**About this exercise**: Word for word, restate the lines from the top of the records below through the line with "ão Circulante, criada", both included, with no pictures in the result.

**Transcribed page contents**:
= = = = =
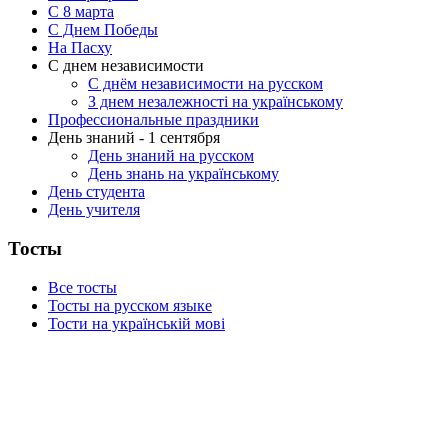
C 8 марта
С Днем Победы
На Пасху
С днем независимости
С днём независимости на русском
З днем незалежності на українському
Профессиональные праздники
День знаний - 1 сентября
День знаний на русском
День знань на українському
День студента
День учителя
Тосты
Все тосты
Тосты на русском языке
Тости на українській мові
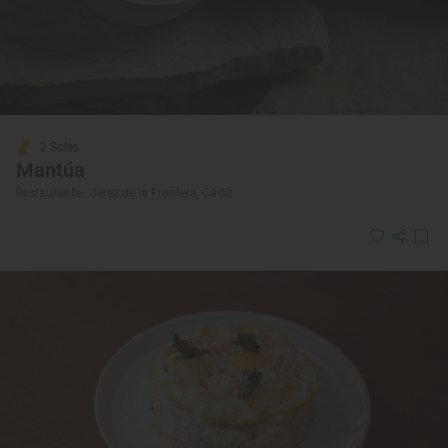
2 Soles
Mantúa
Restaurante · Jerez de la Frontera, Cádiz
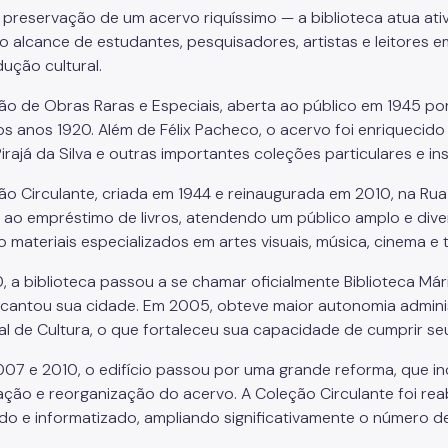
 preservação de um acervo riquíssimo — a biblioteca atua ati
ao alcance de estudantes, pesquisadores, artistas e leitores
dução cultural.
ão de Obras Raras e Especiais, aberta ao público em 1945 p
os anos 1920. Além de Félix Pacheco, o acervo foi enriquecido 
irajá da Silva e outras importantes coleções particulares e ins
ão Circulante, criada em 1944 e reinaugurada em 2010, na Rua
 e ao empréstimo de livros, atendendo um público amplo e diver
 materiais especializados em artes visuais, música, cinema e 
, a biblioteca passou a se chamar oficialmente Biblioteca 
cantou sua cidade. Em 2005, obteve maior autonomia admini
al de Cultura, o que fortaleceu sua capacidade de cumprir seu
007 e 2010, o edifício passou por uma grande reforma, que inc
zação e reorganização do acervo. A Coleção Circulante foi r
ado e informatizado, ampliando significativamente o número d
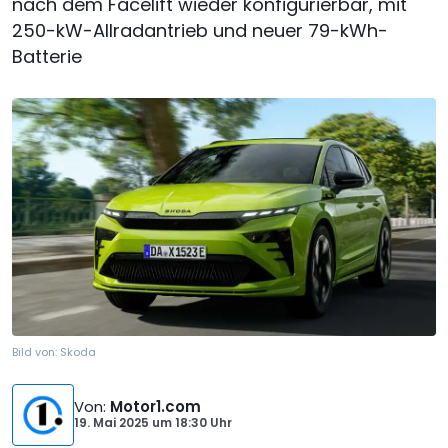
nach dem Facelift wieder konfigurierbar, mit
250-kW-Allradantrieb und neuer 79-kWh-
Batterie
Bild von:
Skoda
Von
:
Motor1.com
19. Mai 2025
um
18:30 Uhr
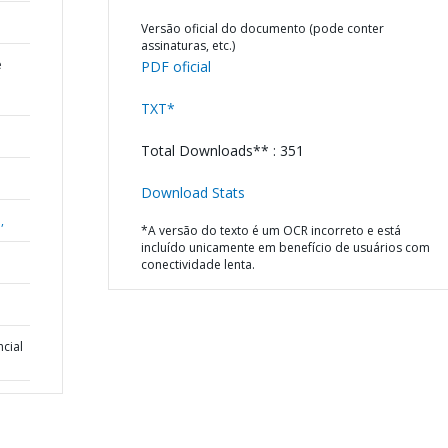
Versão oficial do documento (pode conter
assinaturas, etc.)
e
PDF oficial
TXT*
Total Downloads** : 351
Download Stats
,
*A versão do texto é um OCR incorreto e está
incluído unicamente em benefício de usuários com
conectividade lenta.
cial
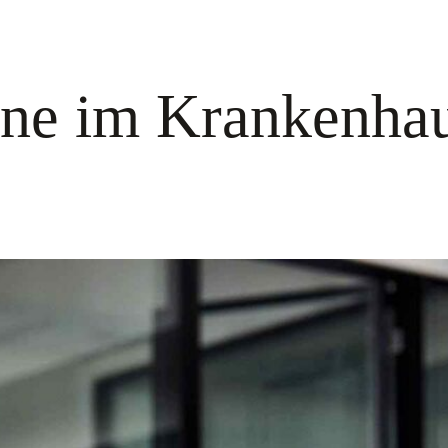
ne im Krankenhau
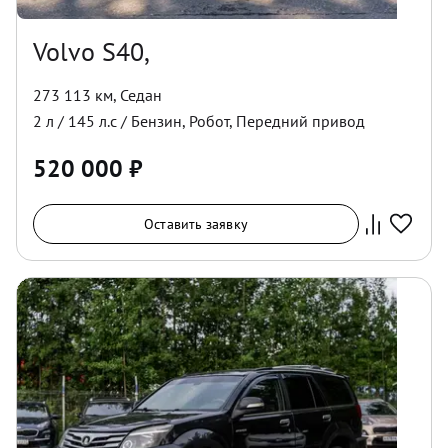
Volvo S40,
273 113 км
,
Седан
2
л /
145
л.с /
Бензин
,
Робот
,
Передний
привод
520 000
₽
Оставить заявку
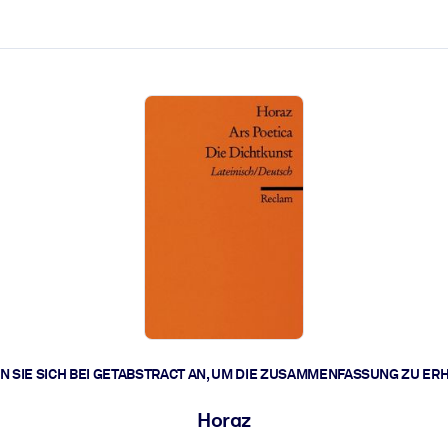
zen aus.
r.
zu lösen und schneller zu handeln.
t braucht.
 SIE SICH BEI GETABSTRACT AN, UM DIE ZUSAMMENFASSUNG ZU ER
Horaz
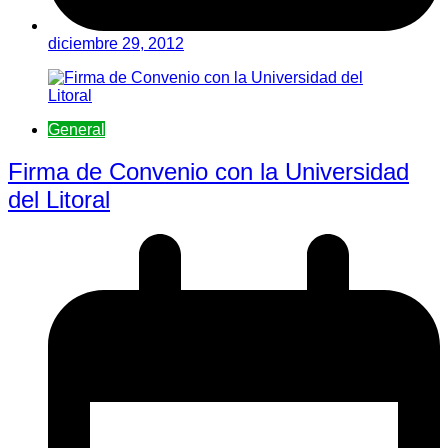
diciembre 29, 2012
General
Firma de Convenio con la Universidad
del Litoral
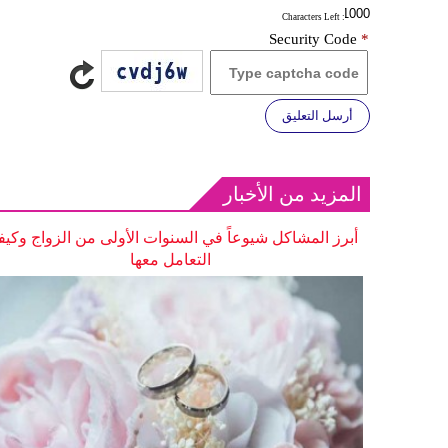
: Characters Left
Security Code
*
أرسل التعليق
المزيد من الأخبار
أبرز المشاكل شيوعاً في السنوات الأولى من الزواج وكيف
التعامل معها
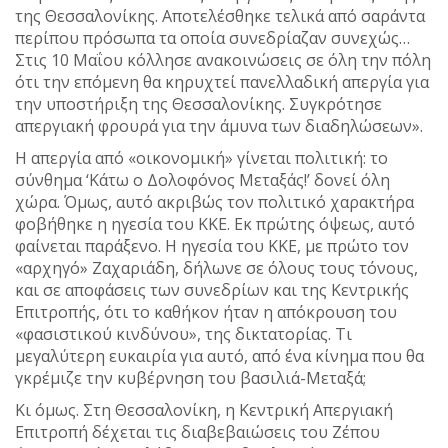
της Θεσσαλονίκης. Αποτελέσθηκε τελικά από σαράντα
περίπου πρόσωπα τα οποία συνεδρίαζαν συνεχώς…
Στις 10 Μαΐου κόλλησε ανακοινώσεις σε όλη την πόλη
ότι την επόμενη θα κηρυχτεί πανελλαδική απεργία για
την υποστήριξη της Θεσσαλονίκης. Συγκρότησε
απεργιακή φρουρά για την άμυνα των διαδηλώσεων».
Η απεργία από «οικονομική» γίνεται πολιτική: το
σύνθημα ‘Κάτω ο Δολοφόνος Μεταξάς!’ δονεί όλη
χώρα. Όμως, αυτό ακριβώς τον πολιτικό χαρακτήρα
φοβήθηκε η ηγεσία του ΚΚΕ. Εκ πρώτης όψεως, αυτό
φαίνεται παράξενο. Η ηγεσία του ΚΚΕ, με πρώτο τον
«αρχηγό» Ζαχαριάδη, δήλωνε σε όλους τους τόνους,
και σε αποφάσεις των συνεδρίων και της Κεντρικής
Επιτροπής, ότι το καθήκον ήταν η απόκρουση του
«φασιστικού κινδύνου», της δικτατορίας. Τι
μεγαλύτερη ευκαιρία για αυτό, από ένα κίνημα που θα
γκρέμιζε την κυβέρνηση του βασιλιά-Μεταξά;
Κι όμως. Στη Θεσσαλονίκη, η Κεντρική Απεργιακή
Επιτροπή δέχεται τις διαβεβαιώσεις του Ζέπου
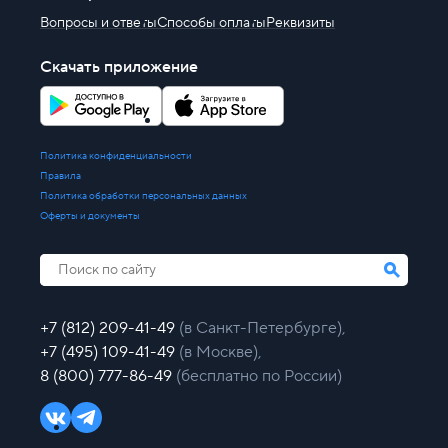
Вопросы и ответы
Способы оплаты
Реквизиты
Скачать приложение
Политика конфиденциальности
Правила
Политика обработки персональных данных
Оферты и документы
+7 (812) 209-41-49
(в Санкт-Петербурге),
+7 (495) 109-41-49
(в Москве),
8 (800) 777-86-49
(бесплатно по России)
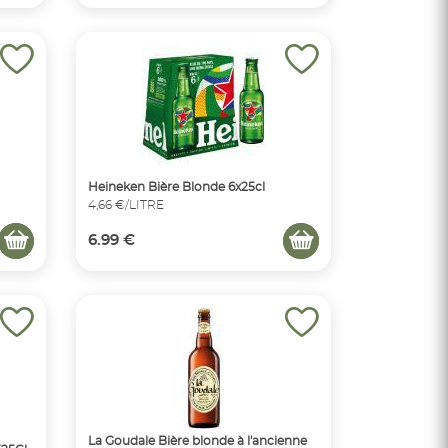
Heineken Bière Blonde 6x25cl
4,66 €/LITRE
6.99 €
La Goudale Bière blonde à l'ancienne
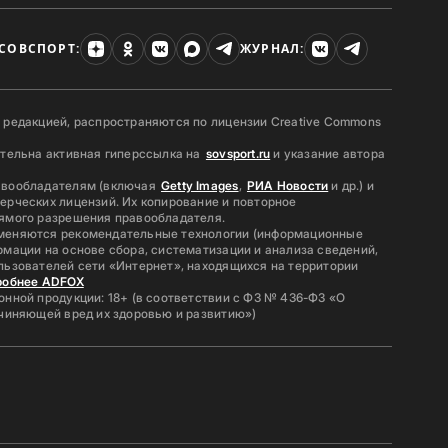
СОВСПОРТ:
ЖУРНАЛ:
 редакцией, распространяются по лицензии Creative Commons
ательна активная гиперссылка на
sovsport.ru
и указание автора
авообладателям (включая
Getty Images
,
РИА Новости
и др.) и
ерческих лицензий. Их копирование и повторное
ямого разрешения правообладателя.
меняются рекомендательные технологии (информационные
мации на основе сбора, систематизации и анализа сведений,
льзователей сети «Интернет», находящихся на территории
робнее ADFOX
нной продукции: 18+ (в соответствии с ФЗ № 436-ФЗ «О
ичиняющей вред их здоровью и развитию»)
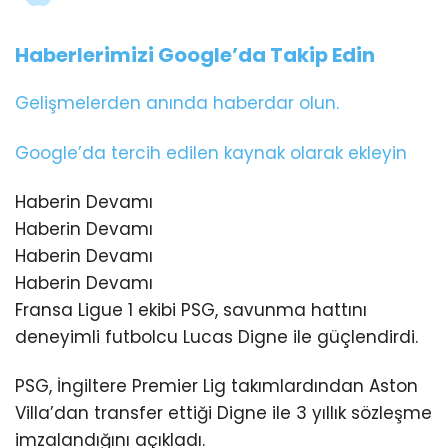
Haberlerimizi Google’da Takip Edin
Gelişmelerden anında haberdar olun.
Google’da tercih edilen kaynak olarak ekleyin
Haberin Devamı
Haberin Devamı
Haberin Devamı
Haberin Devamı
Fransa Ligue 1 ekibi PSG, savunma hattını
deneyimli futbolcu Lucas Digne ile güçlendirdi.
PSG, İngiltere Premier Lig takımlardından Aston
Villa’dan transfer ettiği Digne ile 3 yıllık sözleşme
imzalandığını açıkladı.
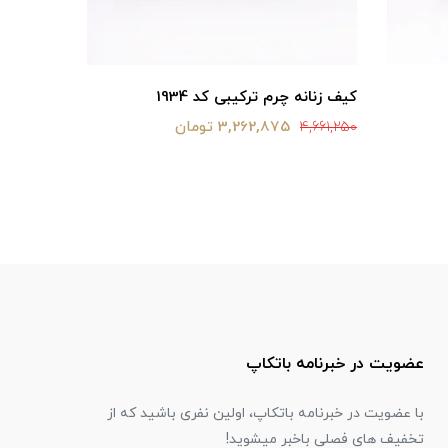
کیف زنانه چرم ترکیبی کد 1934
عسلی
3,262,875 تومان
4,661,250
4,331,250
عضویت در خبرنامه باتکاپ
با عضویت در خبرنامه باتکاپ، اولین نفری باشید که از
تخفیف های فصلی باخبر میشوید!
= = = = =
**Written response**:
C 8 марта
С Днем Победы
На Пасху
С днем независимости
С днём независимости на русском
З днем незалежності на українському
Профессиональные праздники
День знаний - 1 сентября
День знаний на русском
День знань на українському
День студента
День учителя
Тосты
Все тосты
Тосты на русском языке
Тости на українській мові
2 Soles
Mantúa
Restaurante · Jerez de la Frontera, Cádiz
 preservação de um acervo riquíssimo — a biblioteca atua ati
ao alcance de estudantes, pesquisadores, artistas e leitores
dução cultural.
ão de Obras Raras e Especiais, aberta ao público em 1945 p
os anos 1920. Além de Félix Pacheco, o acervo foi enriquecido 
irajá da Silva e outras importantes coleções particulares e ins
ão Circulante, criada em 1944 e reinaugurada em 2010, na Rua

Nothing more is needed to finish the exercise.